━━ TEXT ━━

The roots of Kilger Brothers leather factory go back to the year 1856. In that year, the master tanner Josef Kilger started producing at the Kandlbach in Viechtach.

Together with an assistant and an apprentice, sole leather was produced and sold to the shoemakers and saddlers in the village and the surrounding area. Tanning was only done with oak and spruce bark. Josef Kilger went around to hunters and farmers to buy hides for his tannery. He also peeled the bark himself in the forest and prepared the tanning liquor. He hung his skins in the Kandlbach stream and sometimes one of “his skins may have swum away” during high water. But after all, not too many, because little by little he was able to expand his handicraft business. Two of his sons, Anton, and Josef, took over the business as the next generation even before they went “on the road”. Soon a steam plant was installed, and the production programme expanded. At that time, all types of lower and upper leather were produced.

The following generations continued to expand the business. When the grandfather of our present owner, also Anton Kilger, took over the management of the company after the First World War, the first agencies were set up in northern and western Germany. Against the resistance of the older generation, he pushed through the specialisation of the business by abolishing the diversity of production and limiting himself to the production of floor leather – a significant change that was to prove very successful in the future.
In the meantime, the company had grown far beyond local significance; it had long since been impossible to prepare the bark for the factory itself, and the hides were bought at auction on the major markets.

In April 1945, the factory gates closed for a short time, but by September, production had resumed, and the leather factory experienced its first heyday.

However, when plastics entered the market in the 1970s, dark economic clouds gathered, and a dramatic structural change began in the leather industry. While in 1969 there were still about 300 leather factories in Germany, this number has now shrunk to 30 factories.

━━━

DIRECTIONS
Retype the part of the leather factory history from "The following generations" to "in the future." word for word.

━━ SUPPLIED INFORMATION ━━

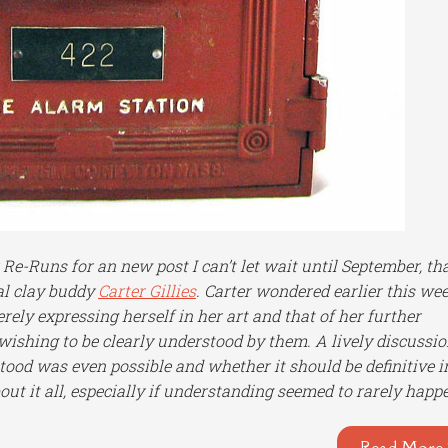
e-Runs for an new post I can’t let wait until September, th
al clay buddy
Carter Gillies
. Carter wondered earlier this we
rely expressing herself in her art and that of her further
ishing to be clearly understood by them. A lively discussi
ood was even possible and whether it should be definitive i
ut it all, especially if understanding seemed to rarely happ
Read More 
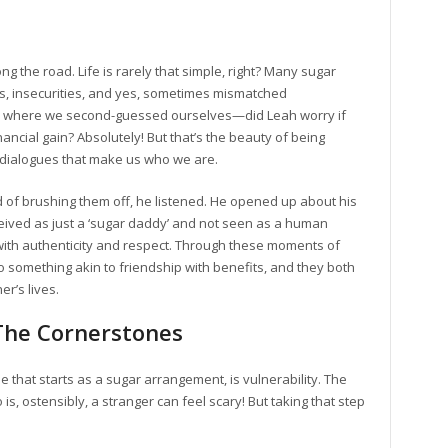
ng the road. Life is rarely that simple, right? Many sugar
s, insecurities, and yes, sometimes mismatched
ts where we second-guessed ourselves—did Leah worry if
nancial gain? Absolutely! But that’s the beauty of being
 dialogues that make us who we are.
 of brushing them off, he listened. He opened up about his
ceived as just a ‘sugar daddy’ and not seen as a human
ith authenticity and respect. Through these moments of
o something akin to friendship with benefits, and they both
r’s lives.
 The Cornerstones
e that starts as a sugar arrangement, is vulnerability. The
, ostensibly, a stranger can feel scary! But taking that step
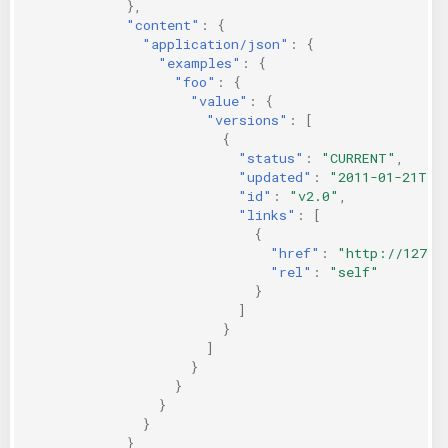
},
"content"
:
{
"application/json"
:
{
"examples"
:
{
"foo"
:
{
"value"
:
{
"versions"
:
[
{
"status"
:
"CURRENT"
,
"updated"
:
"2011-01-21T11
"id"
:
"v2.0"
,
"links"
:
[
{
"href"
:
"http://127.0
"rel"
:
"self"
}
]
}
]
}
}
}
}
}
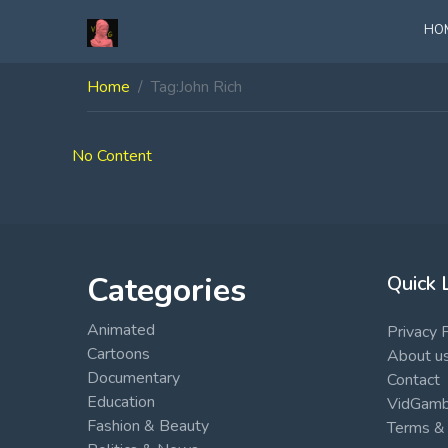
HO
Home
Tag:
John Rich
No Content
Categories
Quick 
Animated
Privacy 
Cartoons
About u
Documentary
Contact
Education
VidGambi
Fashion & Beauty
Terms & 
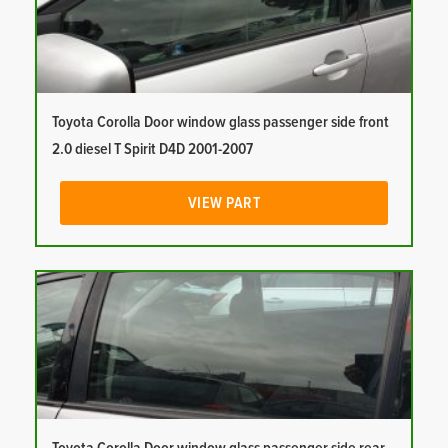
Toyota Corolla Door window glass passenger side front
2.0 diesel T Spirit D4D 2001-2007
VIEW PART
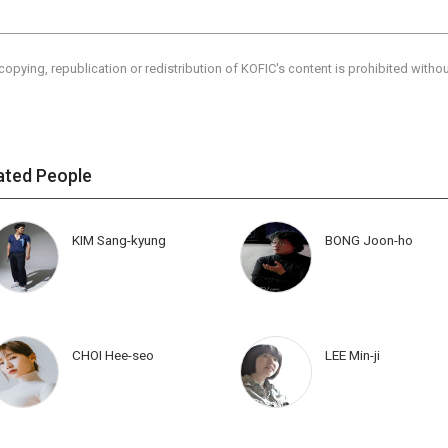
copying, republication or redistribution of KOFIC's content is prohibited witho
ated People
KIM Sang-kyung
BONG Joon-ho
CHOI Hee-seo
LEE Min-ji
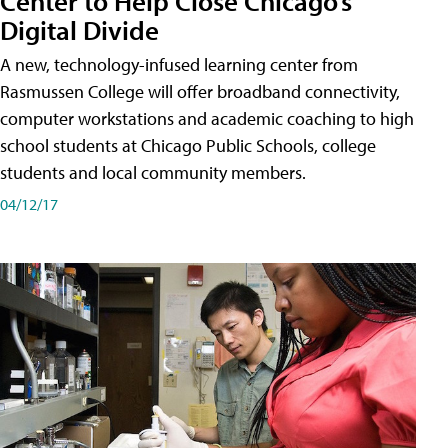
Center to Help Close Chicago’s
Digital Divide
A new, technology-infused learning center from
Rasmussen College will offer broadband connectivity,
computer workstations and academic coaching to high
school students at Chicago Public Schools, college
students and local community members.
04/12/17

━━━

ANSWER AREA
The following generations continued to expand the business. When the grandfather of our present owner, also Anton Kilger, took over the management of the company after the First World War, the first agencies were set up in northern and western Germany. Against the resistance of the older generation, he pushed through the specialisation of the business by abolishing the diversity of production and limiting himself to the production of floor leather – a significant change that was to prove very successful in the future.